6 comments on “I thought I knew how to add

  1. Michelle James on said:

    You are spot on. My children learned their math facts at an early age and math was never an issue for them. I played math games with them from about 2 years of age while riding in the car. (Joey and three of his friends are playing in the snow, and Billy’s mom call’s Billy in, how many are playing in the snow?) My oldest son majored in math and computer science in college, my middle son, described by his teachers as having a perfect math mind, became an architect, and my youngest son is a mechanical engineer – all with advanced degrees in their subject areas. They started by learning their math facts – boring as it may be to memorize. I truly don’t know why we have to mess with what works. Some schools have even dropped cursive writing from their curriculums.

    • Julie Farley on said:

      Thanks for your comment, Michelle! I completely agree. It’s such an important issue to me. I realize what’s happening and can help my kids. There are a lot of other parents who are trusting schools to teach them the right things and that’s not always happening.

  2. Bob Olsen on said:

    I have to agree with you. I believe the” old way” is the right way. Kids should learn their math facts. I would call the ” new method” a strategy for those who can’t remember the math facts, they should have been memorizing in the first place. I will ask my daughters about it since between the two of them they have 4 in elementary right now.

  3. Dianne Mallory-Coble on said:

    Julie, thanks for reaching out to me and inviting me to check out your blog. First, I admire your discipline to even have a blog. Second, I enjoyed your refreshing way of sharing your stories.

    Anyway, what you wrote about how your children were learning to add made me very curious. Just as you said, and I agree, much has changed in our classrooms over both short and longer periods of time.

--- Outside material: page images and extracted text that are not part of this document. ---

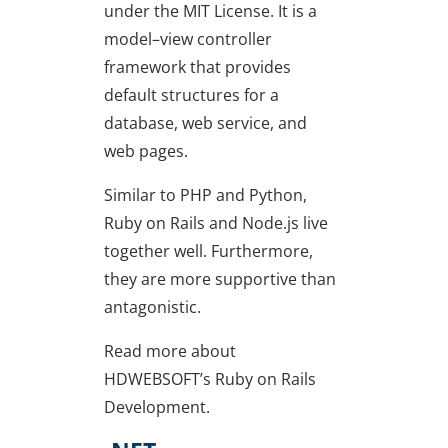
under the MIT License. It is a
model–view controller
framework that provides
default structures for a
database, web service, and
web pages.
Similar to PHP and Python,
Ruby on Rails and Node.js live
together well. Furthermore,
they are more supportive than
antagonistic.
Read more about
HDWEBSOFT’s Ruby on Rails
Development.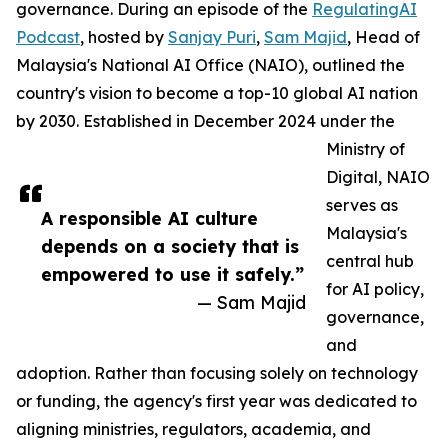
governance. During an episode of the
RegulatingAI
Podcast
, hosted by
Sanjay Puri
,
Sam Majid
, Head of
Malaysia's National AI Office (NAIO), outlined the
country's vision to become a top-10 global AI nation
by 2030. Established in December 2024 under the
Ministry of
Digital, NAIO
serves as
A responsible AI culture
Malaysia's
depends on a society that is
central hub
empowered to use it safely.”
for AI policy,
— Sam Majid
governance,
and
adoption. Rather than focusing solely on technology
or funding, the agency's first year was dedicated to
aligning ministries, regulators, academia, and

    One of my values, as a candidate and if elected as a school board member, is to be knowledgeable and to share what I learn with our community. So, I took advantage of an opportunity I had when visiting one of the our Midlothian elementary schools today. I asked the principal about how your young children were being taught how to add and subtract using ‘doubles’. I also checked with my daughter, who is doing her student teaching and who will be endorsed to teach K through 12. While they both answered in different ways, they both said that way of teaching adding and subtraction was one of several instructional strategies to teach young children how to do the math operations of adding and subtracting. So, what I gathered is that ‘double’ is one of a number of ways children are taught to add and subtract. I wonder what other strategies are being used at your school, too?

    Just as you described the wonderful teachers at your children’s school, I saw many wonderful teachers (and administrators) at the four Midlothian schools I saw today. Our school system is worth making the highest investment we can.

    Julie, thanks for making me do some research in order to some information about your observation regarding how your children are learning. You helped me to become more knowledgeable.

  4. Liz Dorneman on said:

    Julie —

    great point. I’ve been saying this for awhile now — as you know, I have a 15 yr old that memorized math facts, so did the 12 year old for the early years – although now she is being confused with new strategies. My 8 year old, 2nd grade, is learning this. He is a great math thinker. He gets it. BUT — it takes longer to do it this way — he only “gets” it because he already multiplies and divides. He learned very early his facts by good old memorizing and well, numbers are just his thing. But I cannot help when he has to “show his work” anymore. When it’s wrong, I don’t know. I’m all for modern times, but I also believe a bit of old school ways are better — I’m pretty decent at math, and I certainly just memorized!! Thanks for bringing this up.

    • Julie Farley on said:

      Liz, One of mine, Ethan, is the same way. He counts by 13s, multiplies etc. It doesn’t matter how he does it…he can do it. And you are so right, they get the new way ONLY because they can do the other things. For others who do not have their facts down, the new way is very difficult. Thanks for weighing in, Liz!